▶ **Work request**: Would you copy each line of the data below that has "Free"?

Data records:
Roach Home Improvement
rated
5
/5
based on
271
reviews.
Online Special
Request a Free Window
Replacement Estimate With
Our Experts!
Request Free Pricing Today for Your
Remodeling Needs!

▶ **Result of this task**:
Request a Free Window
Request Free Pricing Today for Your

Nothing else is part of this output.